### Task
Without reproducing any picture, copy the records word for word.
|---|
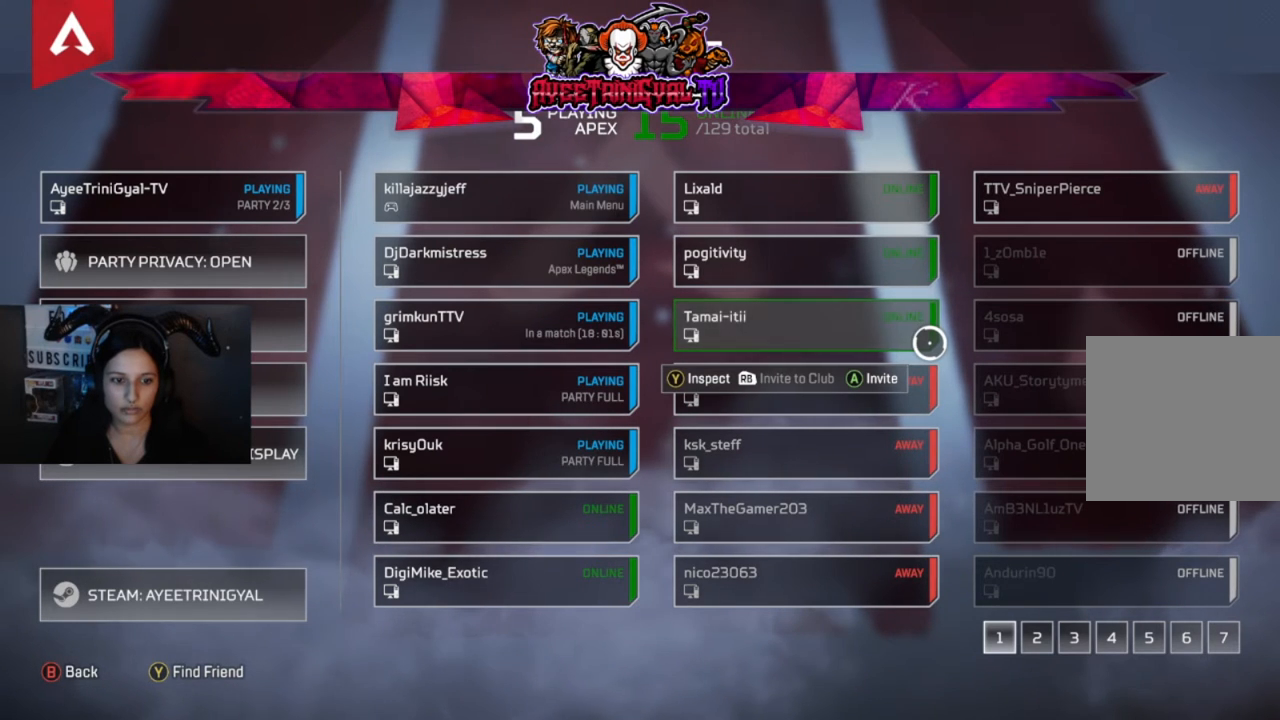
{"dt_ms": 500, "buttons": [], "left_stick": "center", "right_stick": "center", "events": []}
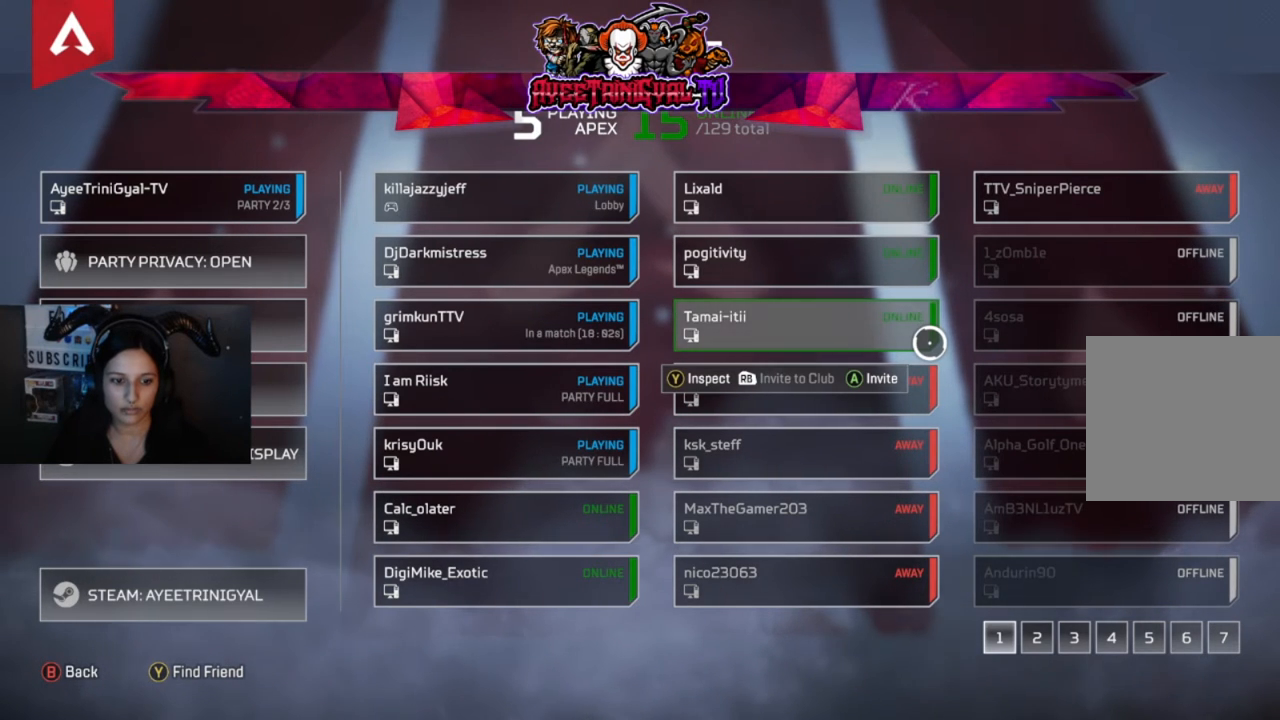
{"dt_ms": 500, "buttons": [], "left_stick": "center", "right_stick": "center", "events": []}
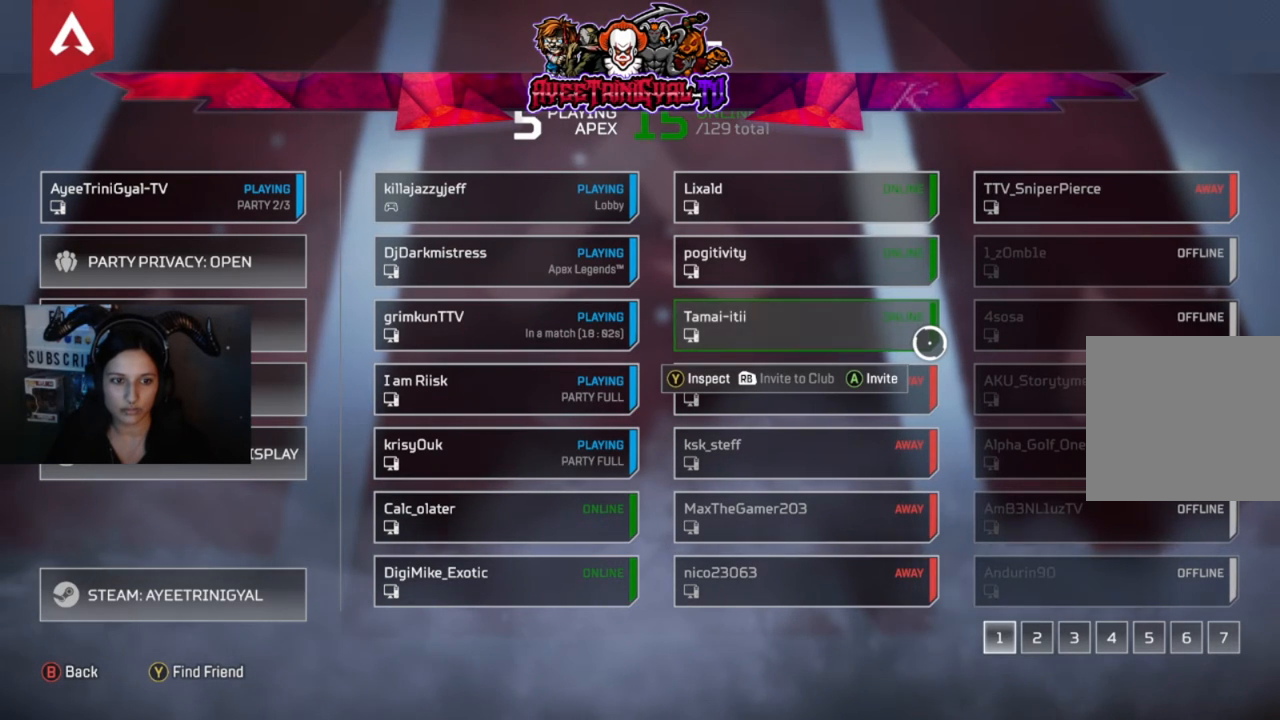
{"dt_ms": 500, "buttons": [], "left_stick": "center", "right_stick": "center", "events": []}
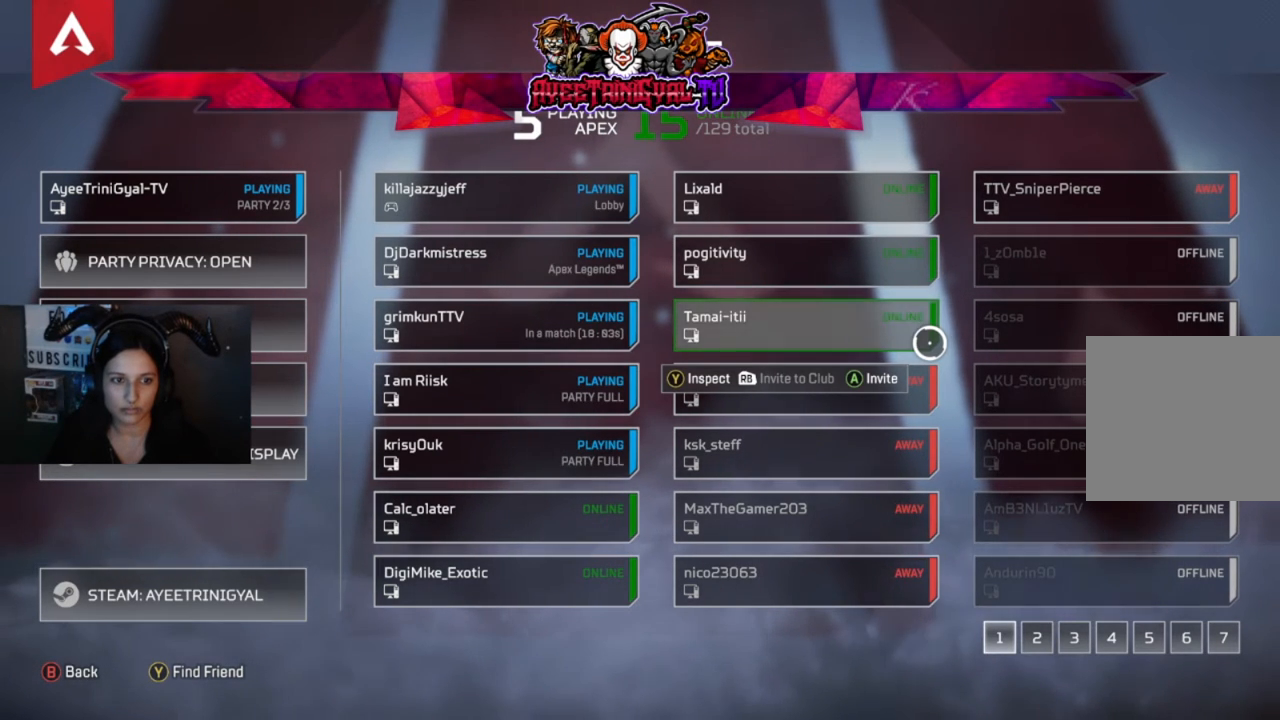
{"dt_ms": 500, "buttons": [], "left_stick": "center", "right_stick": "center", "events": []}
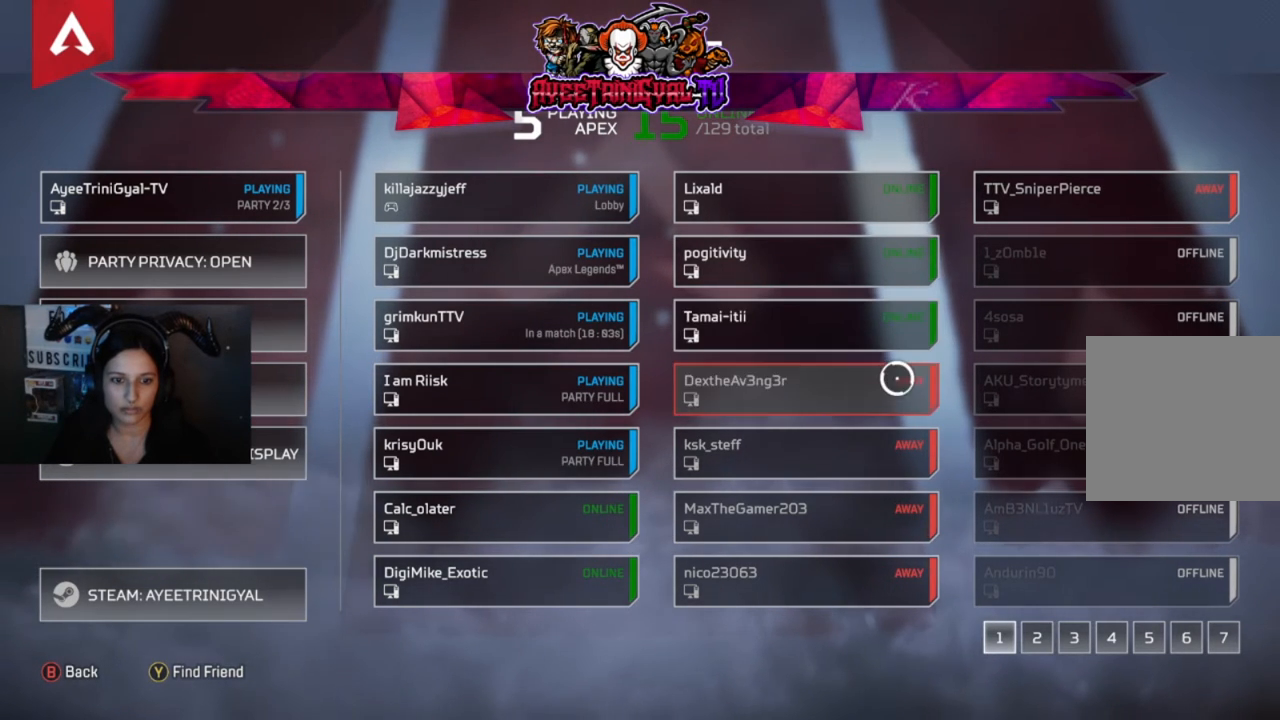
{"dt_ms": 500, "buttons": [], "left_stick": "center", "right_stick": "center", "events": [[233, "left_stick", "down-left"], [500, "left_stick", "center"]]}
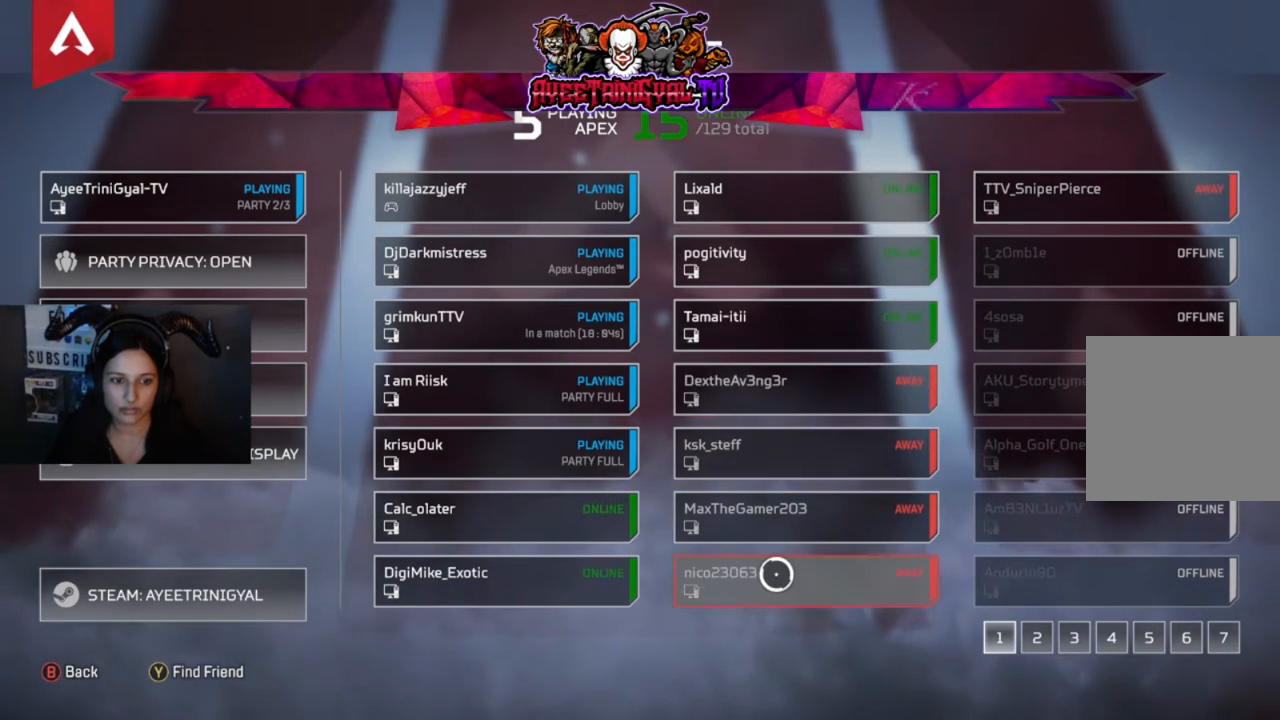
{"dt_ms": 500, "buttons": [], "left_stick": "center", "right_stick": "center", "events": [[133, "B", "down"], [233, "B", "up"]]}
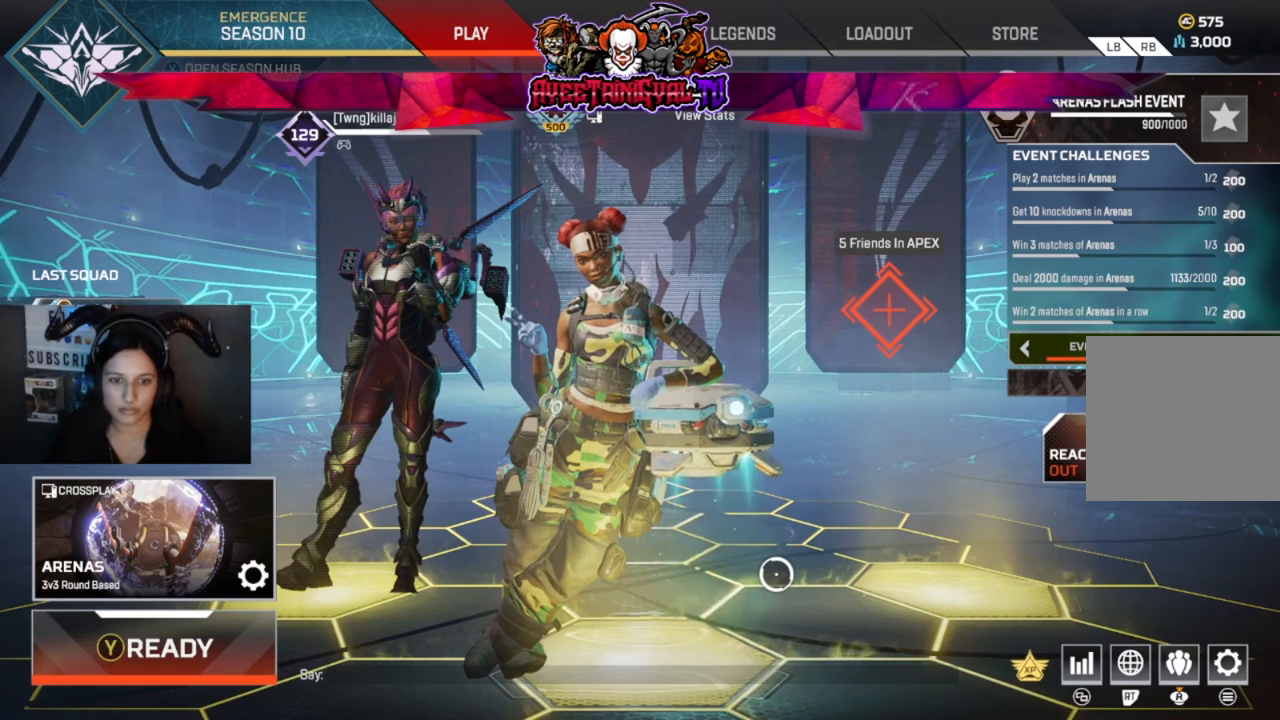
{"dt_ms": 500, "buttons": [], "left_stick": "center", "right_stick": "center", "events": [[100, "left_stick", "left"], [200, "left_stick", "center"]]}
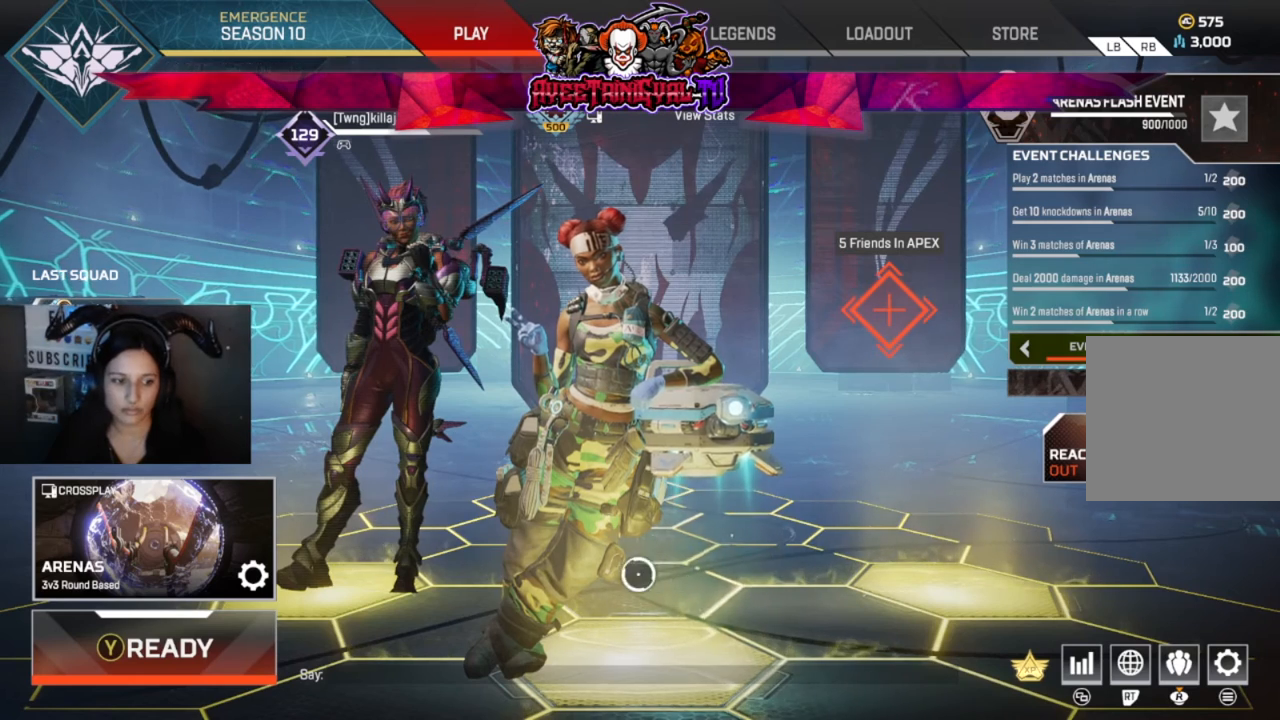
{"dt_ms": 500, "buttons": [], "left_stick": "center", "right_stick": "center", "events": [[133, "left_stick", "left"], [333, "left_stick", "center"]]}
|---|
### Response to this exercise
{"dt_ms": 500, "buttons": [], "left_stick": "center", "right_stick": "center", "events": []}
{"dt_ms": 500, "buttons": [], "left_stick": "center", "right_stick": "center", "events": []}
{"dt_ms": 500, "buttons": [], "left_stick": "center", "right_stick": "center", "events": []}
{"dt_ms": 500, "buttons": [], "left_stick": "center", "right_stick": "center", "events": []}
{"dt_ms": 500, "buttons": [], "left_stick": "center", "right_stick": "center", "events": [[233, "left_stick", "down-left"], [500, "left_stick", "center"]]}
{"dt_ms": 500, "buttons": [], "left_stick": "center", "right_stick": "center", "events": [[133, "B", "down"], [233, "B", "up"]]}
{"dt_ms": 500, "buttons": [], "left_stick": "center", "right_stick": "center", "events": [[100, "left_stick", "left"], [200, "left_stick", "center"]]}
{"dt_ms": 500, "buttons": [], "left_stick": "center", "right_stick": "center", "events": [[133, "left_stick", "left"], [333, "left_stick", "center"]]}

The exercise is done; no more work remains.